Job
Which lines in the records below contain the string "track" (case counts)? Report every such line in full.

═══ Data provided ═══

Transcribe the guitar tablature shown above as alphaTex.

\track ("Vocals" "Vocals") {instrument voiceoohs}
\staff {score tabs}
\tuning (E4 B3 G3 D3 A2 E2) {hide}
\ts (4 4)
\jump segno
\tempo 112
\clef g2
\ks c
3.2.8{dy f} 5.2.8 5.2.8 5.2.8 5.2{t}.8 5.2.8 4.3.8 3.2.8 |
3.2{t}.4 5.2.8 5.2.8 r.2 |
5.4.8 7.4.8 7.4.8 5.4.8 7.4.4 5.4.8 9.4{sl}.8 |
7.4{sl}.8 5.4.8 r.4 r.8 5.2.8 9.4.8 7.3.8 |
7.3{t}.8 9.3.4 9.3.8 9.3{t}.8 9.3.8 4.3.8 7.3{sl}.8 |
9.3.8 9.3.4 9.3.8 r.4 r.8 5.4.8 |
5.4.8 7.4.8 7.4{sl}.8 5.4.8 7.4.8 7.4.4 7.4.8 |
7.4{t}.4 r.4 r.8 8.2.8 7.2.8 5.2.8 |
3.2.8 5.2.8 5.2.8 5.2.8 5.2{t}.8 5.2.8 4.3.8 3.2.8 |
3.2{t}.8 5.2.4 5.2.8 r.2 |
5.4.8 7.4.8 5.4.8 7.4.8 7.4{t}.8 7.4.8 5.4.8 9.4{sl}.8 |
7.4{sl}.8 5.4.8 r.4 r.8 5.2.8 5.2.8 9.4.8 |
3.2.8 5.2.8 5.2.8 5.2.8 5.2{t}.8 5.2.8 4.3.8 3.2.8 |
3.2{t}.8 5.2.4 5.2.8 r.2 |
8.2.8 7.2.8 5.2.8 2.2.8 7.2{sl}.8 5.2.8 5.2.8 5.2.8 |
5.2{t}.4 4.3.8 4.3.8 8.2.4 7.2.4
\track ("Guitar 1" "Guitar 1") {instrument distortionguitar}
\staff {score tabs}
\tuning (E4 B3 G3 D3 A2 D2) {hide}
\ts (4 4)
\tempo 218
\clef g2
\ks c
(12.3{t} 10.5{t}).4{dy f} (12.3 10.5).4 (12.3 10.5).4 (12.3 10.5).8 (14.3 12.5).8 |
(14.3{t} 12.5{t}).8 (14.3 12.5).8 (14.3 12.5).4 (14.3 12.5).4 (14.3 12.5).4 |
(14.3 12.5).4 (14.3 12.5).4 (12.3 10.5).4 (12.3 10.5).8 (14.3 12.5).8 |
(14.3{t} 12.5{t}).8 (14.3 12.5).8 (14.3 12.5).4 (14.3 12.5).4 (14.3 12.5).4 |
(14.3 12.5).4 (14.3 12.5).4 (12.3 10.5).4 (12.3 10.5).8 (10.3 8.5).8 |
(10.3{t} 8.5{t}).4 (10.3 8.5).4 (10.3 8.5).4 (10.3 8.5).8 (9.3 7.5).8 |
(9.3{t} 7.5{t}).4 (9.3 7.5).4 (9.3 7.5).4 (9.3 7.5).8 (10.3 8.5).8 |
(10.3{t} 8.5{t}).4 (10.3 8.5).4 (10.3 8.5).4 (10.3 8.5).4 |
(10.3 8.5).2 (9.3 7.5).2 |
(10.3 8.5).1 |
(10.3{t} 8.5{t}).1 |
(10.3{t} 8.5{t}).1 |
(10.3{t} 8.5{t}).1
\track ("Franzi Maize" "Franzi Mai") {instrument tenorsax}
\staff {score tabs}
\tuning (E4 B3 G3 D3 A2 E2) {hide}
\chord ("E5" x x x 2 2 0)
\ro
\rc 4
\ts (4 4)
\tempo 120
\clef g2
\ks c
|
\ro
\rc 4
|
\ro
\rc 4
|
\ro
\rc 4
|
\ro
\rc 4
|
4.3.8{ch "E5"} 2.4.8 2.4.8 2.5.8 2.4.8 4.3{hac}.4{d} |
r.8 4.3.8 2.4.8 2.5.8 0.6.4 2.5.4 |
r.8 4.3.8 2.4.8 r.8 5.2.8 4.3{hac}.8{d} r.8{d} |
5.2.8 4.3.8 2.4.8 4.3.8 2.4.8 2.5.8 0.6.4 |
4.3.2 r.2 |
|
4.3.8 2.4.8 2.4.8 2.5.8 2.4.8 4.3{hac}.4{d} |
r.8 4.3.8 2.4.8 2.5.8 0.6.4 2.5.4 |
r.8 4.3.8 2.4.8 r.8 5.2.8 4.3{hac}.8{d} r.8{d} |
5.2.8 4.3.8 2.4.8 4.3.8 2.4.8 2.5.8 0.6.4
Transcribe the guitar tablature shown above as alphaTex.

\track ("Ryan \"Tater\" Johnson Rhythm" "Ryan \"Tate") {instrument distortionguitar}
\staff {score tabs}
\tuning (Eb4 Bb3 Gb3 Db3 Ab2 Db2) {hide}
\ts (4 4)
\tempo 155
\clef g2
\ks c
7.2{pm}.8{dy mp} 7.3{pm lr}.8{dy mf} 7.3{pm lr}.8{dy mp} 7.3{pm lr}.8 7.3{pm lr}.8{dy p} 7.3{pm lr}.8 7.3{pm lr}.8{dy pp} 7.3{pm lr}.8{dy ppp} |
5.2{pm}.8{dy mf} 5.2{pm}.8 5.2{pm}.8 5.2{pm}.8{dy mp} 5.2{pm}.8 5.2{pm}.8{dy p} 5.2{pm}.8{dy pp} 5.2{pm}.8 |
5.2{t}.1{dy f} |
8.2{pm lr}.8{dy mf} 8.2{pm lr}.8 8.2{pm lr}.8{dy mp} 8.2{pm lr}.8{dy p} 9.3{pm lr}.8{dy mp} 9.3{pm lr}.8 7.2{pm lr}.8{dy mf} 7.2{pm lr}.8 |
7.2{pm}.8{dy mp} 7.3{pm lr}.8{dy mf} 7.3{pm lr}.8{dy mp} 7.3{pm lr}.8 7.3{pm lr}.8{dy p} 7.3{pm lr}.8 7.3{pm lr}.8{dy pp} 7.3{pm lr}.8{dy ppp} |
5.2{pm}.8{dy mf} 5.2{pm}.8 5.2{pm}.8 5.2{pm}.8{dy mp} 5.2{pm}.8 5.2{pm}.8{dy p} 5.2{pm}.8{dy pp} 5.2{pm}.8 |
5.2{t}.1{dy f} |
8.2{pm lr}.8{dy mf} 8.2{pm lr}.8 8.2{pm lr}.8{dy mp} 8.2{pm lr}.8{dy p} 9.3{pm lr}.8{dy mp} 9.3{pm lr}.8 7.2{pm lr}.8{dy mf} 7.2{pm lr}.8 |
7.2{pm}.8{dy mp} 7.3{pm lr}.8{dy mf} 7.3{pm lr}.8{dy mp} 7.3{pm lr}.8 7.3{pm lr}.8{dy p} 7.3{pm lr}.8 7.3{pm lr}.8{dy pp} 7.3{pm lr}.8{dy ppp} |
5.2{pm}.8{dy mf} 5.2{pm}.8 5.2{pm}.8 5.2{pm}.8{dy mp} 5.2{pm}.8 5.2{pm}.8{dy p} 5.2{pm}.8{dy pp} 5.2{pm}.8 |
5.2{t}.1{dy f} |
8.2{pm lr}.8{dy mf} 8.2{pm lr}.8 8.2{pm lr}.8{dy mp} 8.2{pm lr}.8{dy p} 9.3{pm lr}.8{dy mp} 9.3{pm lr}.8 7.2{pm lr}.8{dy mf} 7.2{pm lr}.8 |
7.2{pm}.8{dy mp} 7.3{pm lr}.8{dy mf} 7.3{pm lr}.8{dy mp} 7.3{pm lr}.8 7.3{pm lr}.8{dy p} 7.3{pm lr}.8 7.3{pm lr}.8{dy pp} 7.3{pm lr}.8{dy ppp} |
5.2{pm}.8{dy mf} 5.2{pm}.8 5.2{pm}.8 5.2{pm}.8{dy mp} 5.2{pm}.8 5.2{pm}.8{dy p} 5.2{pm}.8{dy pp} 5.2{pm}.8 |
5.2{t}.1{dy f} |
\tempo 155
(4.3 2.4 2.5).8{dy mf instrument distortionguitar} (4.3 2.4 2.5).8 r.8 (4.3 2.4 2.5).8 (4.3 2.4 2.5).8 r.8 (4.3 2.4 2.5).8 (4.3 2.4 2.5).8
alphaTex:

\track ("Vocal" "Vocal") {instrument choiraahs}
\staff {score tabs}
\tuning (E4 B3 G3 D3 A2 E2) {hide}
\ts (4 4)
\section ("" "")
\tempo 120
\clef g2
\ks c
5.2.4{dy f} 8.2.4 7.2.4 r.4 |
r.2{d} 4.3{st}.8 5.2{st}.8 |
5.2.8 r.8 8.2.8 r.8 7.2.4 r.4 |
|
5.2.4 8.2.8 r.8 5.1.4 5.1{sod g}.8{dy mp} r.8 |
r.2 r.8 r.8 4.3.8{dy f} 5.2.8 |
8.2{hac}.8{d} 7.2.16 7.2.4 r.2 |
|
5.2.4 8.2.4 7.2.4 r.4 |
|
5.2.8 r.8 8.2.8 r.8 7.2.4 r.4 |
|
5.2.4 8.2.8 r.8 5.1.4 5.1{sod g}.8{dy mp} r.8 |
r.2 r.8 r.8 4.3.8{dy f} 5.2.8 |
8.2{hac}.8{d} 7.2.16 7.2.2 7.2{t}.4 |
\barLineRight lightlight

═══

Reply
\track ("Vocals" "Vocals") {instrument voiceoohs}
\track ("Guitar 1" "Guitar 1") {instrument distortionguitar}
\track ("Franzi Maize" "Franzi Mai") {instrument tenorsax}
\track ("Ryan \"Tater\" Johnson Rhythm" "Ryan \"Tate") {instrument distortionguitar}
\track ("Vocal" "Vocal") {instrument choiraahs}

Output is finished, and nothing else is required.